The attack by armed militants that killed US ambassador Christopher Stevens and three other Americans threatens to blight her legacy as secretary of state. It may also dent any hopes that she may have of running for the White House in 2016, after losing out in 2008.
By turns tearful and fiery yesterday, Mr Clinton choked up as she spoke of comforting the victims’ families and grew angry when a Republican senator accused president Barack Obama’s administration of misleading America over whether the Benghazi incident stemmed from a protest over a US-made video.
“With all due respect, the fact is that we had four dead Americans,” Mrs Clinton shot back as she testified before the Senate foreign relations committee, an appearance delayed more than a month because of ill-health.
“Was it because of a protest or was it because of guys out for a walk one night who decided they’d go kill some Americans? What difference, at this point, does it make?” she said, making chopping motions with her hands. She cast the incident as part of a long history of such violence as well as the result of regional instability since the Arab Spring began in 2011.
She is expected to step down in the coming days once her designated successor, John Kerry, is confirmed by the Senate.
Republicans harshly criticised her, and Mr Obama’s administration, with one saying the Benghazi attack and US response displayed “woeful unpreparedness” and another saying Mrs Clinton should have been fired.
Militants overwhelmed the diplomatic facility in Benghazi in a sustained assault.

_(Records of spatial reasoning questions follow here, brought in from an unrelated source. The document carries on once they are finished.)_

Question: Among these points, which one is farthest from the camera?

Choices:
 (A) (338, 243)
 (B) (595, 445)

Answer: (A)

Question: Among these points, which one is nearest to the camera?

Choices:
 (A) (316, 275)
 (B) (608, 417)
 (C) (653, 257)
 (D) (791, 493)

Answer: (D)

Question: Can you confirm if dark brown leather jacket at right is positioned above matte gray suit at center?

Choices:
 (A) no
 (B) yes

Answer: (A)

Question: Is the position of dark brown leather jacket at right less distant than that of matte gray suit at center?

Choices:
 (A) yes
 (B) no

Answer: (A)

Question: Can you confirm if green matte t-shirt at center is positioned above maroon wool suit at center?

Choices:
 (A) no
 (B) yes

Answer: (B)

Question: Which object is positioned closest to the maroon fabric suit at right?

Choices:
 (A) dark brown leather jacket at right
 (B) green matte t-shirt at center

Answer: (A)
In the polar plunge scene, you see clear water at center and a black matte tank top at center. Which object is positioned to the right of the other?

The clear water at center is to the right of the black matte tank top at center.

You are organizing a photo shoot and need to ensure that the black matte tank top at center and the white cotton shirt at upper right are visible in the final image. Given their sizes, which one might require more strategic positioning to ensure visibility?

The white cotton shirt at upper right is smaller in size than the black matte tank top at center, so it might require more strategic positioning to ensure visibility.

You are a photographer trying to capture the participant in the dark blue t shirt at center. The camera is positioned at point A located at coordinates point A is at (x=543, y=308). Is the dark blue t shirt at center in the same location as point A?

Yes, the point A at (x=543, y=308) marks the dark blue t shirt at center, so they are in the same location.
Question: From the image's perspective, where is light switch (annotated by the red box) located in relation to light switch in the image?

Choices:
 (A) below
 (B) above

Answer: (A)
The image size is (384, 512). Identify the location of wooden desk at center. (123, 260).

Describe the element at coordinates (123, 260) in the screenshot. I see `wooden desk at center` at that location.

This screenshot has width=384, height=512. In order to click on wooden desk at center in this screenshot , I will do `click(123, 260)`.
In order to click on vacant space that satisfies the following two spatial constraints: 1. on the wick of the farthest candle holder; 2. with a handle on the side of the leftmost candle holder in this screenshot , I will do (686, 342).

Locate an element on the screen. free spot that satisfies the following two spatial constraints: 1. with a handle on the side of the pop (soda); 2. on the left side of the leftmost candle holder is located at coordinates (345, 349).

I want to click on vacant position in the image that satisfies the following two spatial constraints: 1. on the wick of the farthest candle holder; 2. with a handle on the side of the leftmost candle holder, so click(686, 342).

An official US inquiry concluded the US State Department was unprepared to deal with the attack, citing “leadership and management” deficiencies, poor co-ordination and unclear lines of authority in Washington.
A separate Senate committee report said the State Department made a “grievous mistake” in keeping the Benghazi mission open despite inadequate security and increasingly alarming threat assessments in the weeks before the attack.
Mrs Clinton at one point said yesterday she had not seen requests from US officials in Libya seeking additional security.
“Had I been president at the time and I found that you did not read the cables … I would have relieved you of your post. I think it’s inexcusable,” Republican Senator Rand Paul of Kentucky told her.
Mrs Clinton’s voice cracked as she spoke of comforting families who lost loved ones in the attack, the first since 1988 in which a US ambassador was killed.
“For me, this is not just a matter of policy – it’s personal,” Mrs Clinton told the Senate panel.
“I stood next to President Obama as the marines carried those flag-draped caskets off the plane at Andrews,” she added, her voice breaking as she described the ceremony at Andrews air force base in Maryland when the men’s remains were brought home.
“I put my arms around the mothers and fathers, the sisters and brothers, the sons and daughters and the wives left alone to raise their children,” she said. “I take responsibility.”